Rofii berkata, “Sesungguhnya para ulama menyebut berdiri dalam pembahasan dua khutbah Jumat sebagai syarat dan dalam sholat sebagai rukun.”

Imam Haromain berkata, “Tidak ada larangan menyebut berdiri sebagai rukun di satu tempat dan sebagai syarat di tempat lain.”

Sebagianulamamenjelaskanperbedaaninidengan perkataannya, “Tujuan berdiri dan duduk dalam sholat adalah sebagai bentuk khidmat (mengabdikan diri kepada Allah) sehingga keduanya disebut sebagai dua rukun dalam sholat. Sedangkan tujuan pokok dari khutbah adalah menasehati, bukan berdiri untuk menasehati, sehingga menyebut berdiri sebagai syarat dalam khutbah adalah yang lebih dibenarkan.” Demikian ini disebutkan oleh Ziyadi.

5. Duduk antara Dua Khutbah

Syarat dua khutbah Jumat yang kelima adalah bahwa khotib duduk di antara dua khutbah dengan duduk yang melebihi tumakninah dalam sholat.

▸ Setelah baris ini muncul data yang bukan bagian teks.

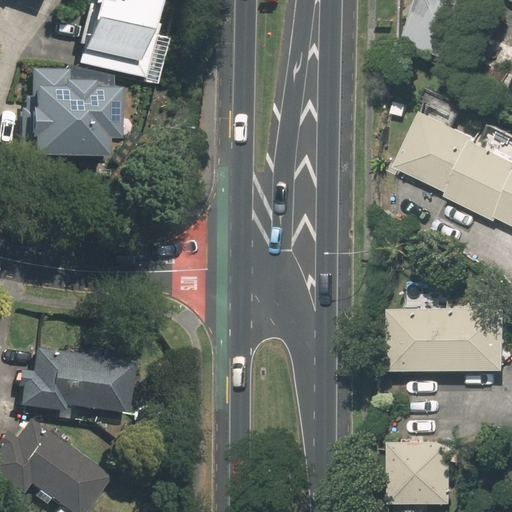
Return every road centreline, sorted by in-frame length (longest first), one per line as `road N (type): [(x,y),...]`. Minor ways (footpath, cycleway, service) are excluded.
road 1 (primary): [(331,0),(321,369)]
road 2 (primary): [(301,0),(278,234),(261,259),(240,267)]
road 3 (primary): [(240,267),(244,0)]
road 4 (primary): [(238,511),(240,267)]
road 5 (residential): [(0,251),(114,266),(240,267)]
road 6 (primary): [(321,369),(324,511)]
road 7 (primary): [(240,267),(294,304),(321,369)]
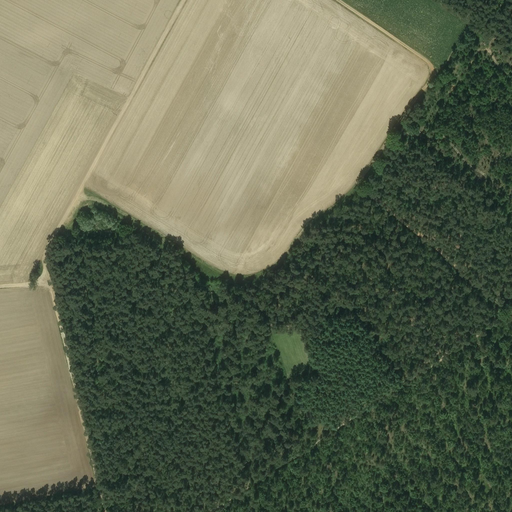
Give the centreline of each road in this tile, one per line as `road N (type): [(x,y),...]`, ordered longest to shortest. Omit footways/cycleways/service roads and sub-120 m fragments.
road 1 (track): [(436,73),(364,189),(309,223),(291,254),(256,278),(269,333),(258,353),(252,483)]
road 2 (track): [(183,0),(50,237),(48,280),(0,286)]
road 3 (track): [(48,280),(104,511)]
road 4 (track): [(511,308),(364,189)]
road 5 (track): [(336,0),(436,73)]
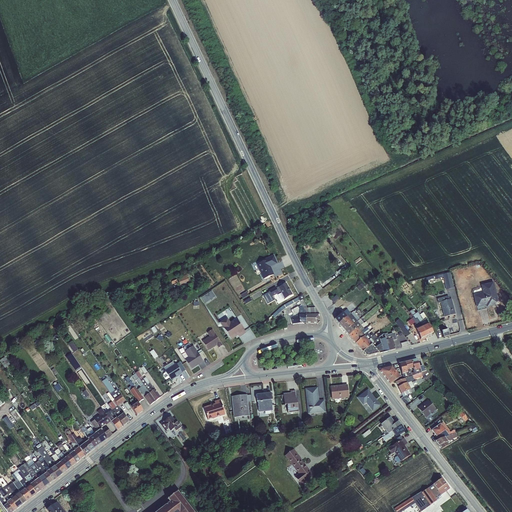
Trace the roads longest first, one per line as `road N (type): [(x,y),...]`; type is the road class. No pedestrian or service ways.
road 1 (unclassified): [(324,313),(171,0)]
road 2 (secondary): [(24,511),(162,404),(218,380)]
road 3 (tertiary): [(480,511),(365,364)]
road 4 (secondary): [(511,326),(365,364)]
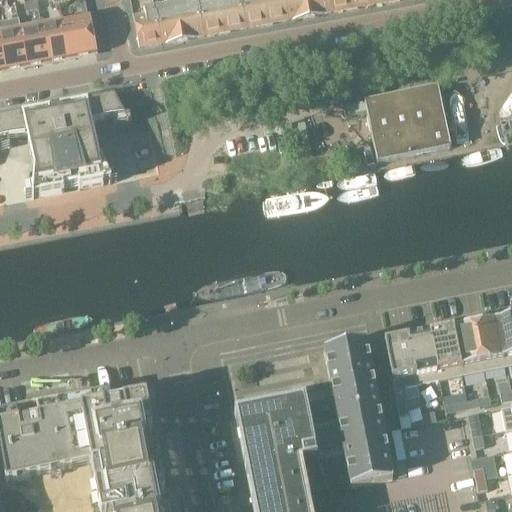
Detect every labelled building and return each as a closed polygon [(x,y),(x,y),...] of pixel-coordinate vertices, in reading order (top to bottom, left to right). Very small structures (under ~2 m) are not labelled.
[(224,34),(217,0),(202,0),(196,1),(202,38),(224,34)] [(217,0),(224,34),(245,30),(239,0),(217,0)] [(239,0),(245,30),(266,26),(261,0),(239,0)] [(287,22),(283,0),(261,0),(266,26),(287,22)] [(283,0),(287,22),(308,18),(305,0),(283,0)] [(305,0),(308,18),(330,15),(326,0),(305,0)] [(326,0),(330,15),(351,11),(348,0),(326,0)] [(348,0),(351,11),(372,7),(370,0),(348,0)] [(181,42),(202,38),(196,1),(174,5),(181,42)] [(26,14),(38,12),(36,3),(24,5),(26,14)] [(160,46),(181,42),(174,5),(153,9),(160,46)] [(160,46),(153,9),(143,11),(143,12),(144,12),(145,16),(133,19),(139,50),(160,46)] [(88,19),(62,24),(69,61),(94,56),(93,55),(95,54),(88,19)] [(62,24),(41,28),(48,65),(69,61),(62,24)] [(41,28),(20,32),(27,69),(48,65),(41,28)] [(20,32),(0,35),(0,43),(6,73),(27,69),(20,32)] [(365,115),(376,166),(450,151),(437,88),(343,108),(345,119),(346,119),(365,115)] [(0,141),(19,138),(20,140),(26,138),(33,173),(31,201),(33,201),(63,195),(63,194),(78,191),(79,192),(109,186),(110,186),(106,176),(99,161),(92,126),(98,124),(98,123),(122,118),(127,128),(129,128),(113,96),(87,101),(87,100),(59,106),(60,110),(50,111),(49,108),(21,113),(0,117),(0,141)] [(506,371),(511,369),(511,319),(496,323),(506,371)] [(483,375),(506,371),(496,323),(474,327),(483,375)] [(451,332),(461,380),(483,375),(474,327),(451,332)] [(439,384),(461,380),(451,332),(429,336),(439,384)] [(429,336),(407,341),(416,388),(439,384),(429,336)] [(405,391),(416,388),(407,341),(383,345),(395,404),(407,402),(405,391)] [(333,351),(323,353),(350,491),(392,482),(365,345),(354,347),(333,351)] [(499,396),(501,406),(511,403),(511,402),(510,394),(499,396)] [(90,467),(98,511),(161,511),(159,498),(164,497),(159,472),(155,452),(150,453),(147,434),(152,433),(145,399),(102,407),(100,397),(0,416),(0,457),(5,484),(90,467)] [(480,407),(478,400),(467,403),(468,410),(480,407)] [(238,416),(233,416),(239,444),(252,511),(303,511),(301,498),(301,496),(300,496),(295,467),(316,463),(315,459),(343,454),(337,426),(310,431),(309,428),(305,409),(304,402),(238,416)] [(405,403),(395,405),(398,420),(408,418),(405,403)] [(456,415),(468,413),(466,405),(454,407),(456,415)] [(504,434),(511,432),(511,409),(500,412),(504,434)] [(422,419),(424,427),(435,425),(434,419),(434,417),(422,419)] [(479,428),(469,430),(471,441),(481,439),(479,428)] [(474,453),(484,451),(481,439),(471,441),(474,453)] [(482,471),(472,473),(474,484),(484,482),(482,471)] [(487,494),(484,482),(474,484),(477,496),(487,494)]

Pengertian pernyataan duduk yang melebihi tumakninah dalam sholat adalah irtiqok dan wushul, artinya, khotib sampai pada posisi duduk di antara dua khutbah hingga seukuran lamanya tumakninah dalam sholat. Jadi, yang dimaksud dengan pernyataan tersebut bukan khotib duduk di antara dua khutbah dengan duduk yang lamanya melebihi lamanya tumakninah dalam sholat karena di dalam duduk disini tidak disyaratkan demikian ini, tetapi yang disyaratkan adalah asal tumakninah itu saja.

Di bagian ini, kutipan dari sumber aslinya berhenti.